Pedimos una pizza al tacho, especialidad de la casa, la
mejor de Montevideo. Le conté que el edificio que se veía desde el ventanal del
viejo bar era el Palacio de Justicia -empezado en los años 60 y nunca
terminado-, y como la estructura tan fea molestaba a los dueños del Radisson
-siempre tan chuchis, pensando en su clientela cinco estrellas, no como
Cesar Aira- le hicieron poner vidrios espejados. El gran simulacro montevideano
por excelencia. Y le conté también que hace apenas dos años el mismísimo Hugo
Chavez Frías estuvo hospedado en el Radisson y preguntó por esa cosa tan
horripilante. El zar venezolano largó una chorrada de pretrodólares para que se
terminara de una buena vez el edificio, con la condición de que allí montaran
-ya no la Justicia- sino un modernísimo Palacio de Gobierno (así le queda más
cerca cuando pasa a visitarnos, porque la sede actual del gobierno uruguayo
queda a 4 kilómetros del Radisson). Seguimos hablando un rato más con César
Aira. Lo único que logré sacarle, acerca de su gran obra novelística, fue que
la porteña galería Belleza y Felicidad se llama así porque Fernanda Laguna -en
realidad la musa a la que dedica la divertidísima novela Yo era una chica
moderna- leyó esas palabras de una vieja novela suya. Hablamos un poco de
Dani Umpi. Comprobé que se admiran mutuamente. No hablamos de Roberto Bolaño.

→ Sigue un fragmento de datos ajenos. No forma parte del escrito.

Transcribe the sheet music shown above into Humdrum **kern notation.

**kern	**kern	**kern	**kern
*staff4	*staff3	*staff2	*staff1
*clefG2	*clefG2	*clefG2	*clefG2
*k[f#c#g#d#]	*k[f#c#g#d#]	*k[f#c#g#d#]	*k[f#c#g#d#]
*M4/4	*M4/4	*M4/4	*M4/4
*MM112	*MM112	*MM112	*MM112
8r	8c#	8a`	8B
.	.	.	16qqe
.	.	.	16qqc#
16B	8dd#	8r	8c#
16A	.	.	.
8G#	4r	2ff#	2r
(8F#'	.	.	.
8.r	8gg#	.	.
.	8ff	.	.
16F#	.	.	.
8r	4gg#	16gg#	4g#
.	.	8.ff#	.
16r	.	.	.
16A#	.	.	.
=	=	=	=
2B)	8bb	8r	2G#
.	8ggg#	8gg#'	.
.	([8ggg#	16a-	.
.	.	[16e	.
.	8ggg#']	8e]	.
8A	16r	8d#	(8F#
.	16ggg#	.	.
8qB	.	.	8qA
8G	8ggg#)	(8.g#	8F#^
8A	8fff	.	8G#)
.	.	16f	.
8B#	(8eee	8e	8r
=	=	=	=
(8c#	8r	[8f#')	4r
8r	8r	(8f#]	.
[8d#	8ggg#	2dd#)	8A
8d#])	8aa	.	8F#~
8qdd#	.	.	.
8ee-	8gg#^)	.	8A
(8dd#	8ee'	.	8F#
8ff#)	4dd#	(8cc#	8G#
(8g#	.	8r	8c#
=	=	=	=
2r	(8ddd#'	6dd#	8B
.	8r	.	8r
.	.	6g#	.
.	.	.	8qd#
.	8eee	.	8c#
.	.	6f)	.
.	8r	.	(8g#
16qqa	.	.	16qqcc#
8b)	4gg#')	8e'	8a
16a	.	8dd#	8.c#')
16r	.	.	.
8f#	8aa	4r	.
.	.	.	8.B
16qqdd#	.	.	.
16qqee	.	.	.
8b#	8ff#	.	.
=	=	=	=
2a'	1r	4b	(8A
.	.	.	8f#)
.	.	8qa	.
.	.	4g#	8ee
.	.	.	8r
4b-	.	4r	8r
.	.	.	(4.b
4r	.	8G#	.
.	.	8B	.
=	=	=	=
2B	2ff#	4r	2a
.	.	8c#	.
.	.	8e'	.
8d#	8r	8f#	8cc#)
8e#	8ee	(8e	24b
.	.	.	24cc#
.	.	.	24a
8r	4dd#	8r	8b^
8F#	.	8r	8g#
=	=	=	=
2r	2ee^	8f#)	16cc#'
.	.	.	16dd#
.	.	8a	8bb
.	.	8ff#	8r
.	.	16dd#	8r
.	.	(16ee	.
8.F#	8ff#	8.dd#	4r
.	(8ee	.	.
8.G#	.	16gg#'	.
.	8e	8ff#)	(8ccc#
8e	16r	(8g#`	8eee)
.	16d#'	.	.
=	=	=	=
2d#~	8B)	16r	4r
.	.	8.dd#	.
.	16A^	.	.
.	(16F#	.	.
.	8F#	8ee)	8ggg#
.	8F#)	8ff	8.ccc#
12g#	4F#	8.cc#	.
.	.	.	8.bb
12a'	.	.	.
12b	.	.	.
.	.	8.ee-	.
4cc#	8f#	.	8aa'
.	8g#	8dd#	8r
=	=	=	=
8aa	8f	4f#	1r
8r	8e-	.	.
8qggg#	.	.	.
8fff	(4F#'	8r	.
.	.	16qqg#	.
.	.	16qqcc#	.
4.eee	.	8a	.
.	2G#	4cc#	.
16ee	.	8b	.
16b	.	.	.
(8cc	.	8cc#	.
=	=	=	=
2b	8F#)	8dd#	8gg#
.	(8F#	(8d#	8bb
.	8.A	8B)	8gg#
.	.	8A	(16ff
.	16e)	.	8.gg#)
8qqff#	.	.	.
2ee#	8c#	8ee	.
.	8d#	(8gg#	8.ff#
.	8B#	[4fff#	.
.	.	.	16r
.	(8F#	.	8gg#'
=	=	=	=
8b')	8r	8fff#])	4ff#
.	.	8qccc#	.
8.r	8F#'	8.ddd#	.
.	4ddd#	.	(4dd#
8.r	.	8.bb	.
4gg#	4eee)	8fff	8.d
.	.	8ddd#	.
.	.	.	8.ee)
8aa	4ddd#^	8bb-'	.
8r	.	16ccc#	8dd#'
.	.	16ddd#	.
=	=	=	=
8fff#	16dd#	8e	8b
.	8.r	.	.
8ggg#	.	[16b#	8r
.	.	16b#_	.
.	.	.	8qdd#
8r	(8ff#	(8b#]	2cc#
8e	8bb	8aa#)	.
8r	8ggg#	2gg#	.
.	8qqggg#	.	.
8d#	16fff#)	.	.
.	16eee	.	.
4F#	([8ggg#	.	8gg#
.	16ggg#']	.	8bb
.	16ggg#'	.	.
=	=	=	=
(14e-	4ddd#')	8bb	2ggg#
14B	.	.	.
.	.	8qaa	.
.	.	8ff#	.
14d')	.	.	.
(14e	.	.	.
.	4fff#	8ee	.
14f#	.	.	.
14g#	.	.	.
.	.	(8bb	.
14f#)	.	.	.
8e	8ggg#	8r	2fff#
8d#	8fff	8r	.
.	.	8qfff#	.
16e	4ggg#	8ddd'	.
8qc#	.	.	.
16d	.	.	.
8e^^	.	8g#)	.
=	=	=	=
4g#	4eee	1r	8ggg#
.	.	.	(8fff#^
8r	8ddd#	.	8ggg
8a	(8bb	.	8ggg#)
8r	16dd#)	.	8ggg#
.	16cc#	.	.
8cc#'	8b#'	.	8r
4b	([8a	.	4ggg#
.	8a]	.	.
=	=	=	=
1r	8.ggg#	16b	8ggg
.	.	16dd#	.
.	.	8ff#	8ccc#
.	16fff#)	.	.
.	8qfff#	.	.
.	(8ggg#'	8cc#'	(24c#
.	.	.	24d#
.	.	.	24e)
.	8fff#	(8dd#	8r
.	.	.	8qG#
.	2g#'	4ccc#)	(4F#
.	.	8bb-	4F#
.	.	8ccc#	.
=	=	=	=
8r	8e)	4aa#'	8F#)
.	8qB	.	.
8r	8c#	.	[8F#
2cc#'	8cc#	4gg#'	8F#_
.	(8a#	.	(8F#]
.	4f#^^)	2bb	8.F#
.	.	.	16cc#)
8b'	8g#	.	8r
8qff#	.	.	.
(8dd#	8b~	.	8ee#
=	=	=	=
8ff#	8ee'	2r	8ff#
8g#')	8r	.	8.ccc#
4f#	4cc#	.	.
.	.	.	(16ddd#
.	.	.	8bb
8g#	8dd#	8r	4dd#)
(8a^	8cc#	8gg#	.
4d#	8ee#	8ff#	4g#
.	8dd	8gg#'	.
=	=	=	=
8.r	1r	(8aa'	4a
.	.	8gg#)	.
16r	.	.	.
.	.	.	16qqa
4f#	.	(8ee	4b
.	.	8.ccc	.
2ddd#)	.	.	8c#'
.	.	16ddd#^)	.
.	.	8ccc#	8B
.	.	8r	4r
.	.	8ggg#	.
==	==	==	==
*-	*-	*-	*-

Me dio la impresión -cuando se lo nombré- que no le cae muy bien hablar de
Dios.
En el camino de regreso al Radisson, le muestro a Cesar Aira
-al llegar a la mitad de la Plaza- el Palacio Salvo. "Allí está mi
oficina", le digo. No le cuento de qué. Ni a él ni a ustedes les
importa ese dato. El calor aumenta, lo que no es lógico, porque ya son las
siete de la tarde y el sol está más bajo. Pero como leí La liebre ya
dejaron de importarme los desajustes espacio-temporales. Esa noche hay desfile
de Llamadas, le sugiero como paseo, pero me dice que prefiere verlo por
televisión. Nos despedimos. Ambos sabemos que no fue una gran charla, pero él
se llevó unos cuantos datos.
Lo que Aira está leyendo:
1) Dodecamerón, de Carlos Rehermann (Hum Editor).
2) Trilogía involuntario, de Mario Levrero
(Sudamericana/ Mondadori).
3) Die Reiven. Manual de Literartura Uruwasha, de
Pablo Trochon (Corelato Editores).
4) Final en borrador, de Héctor Galmés (Banda
Oriental).
5) Esta máquina roja, de Pablo Casacuberta (Trilce).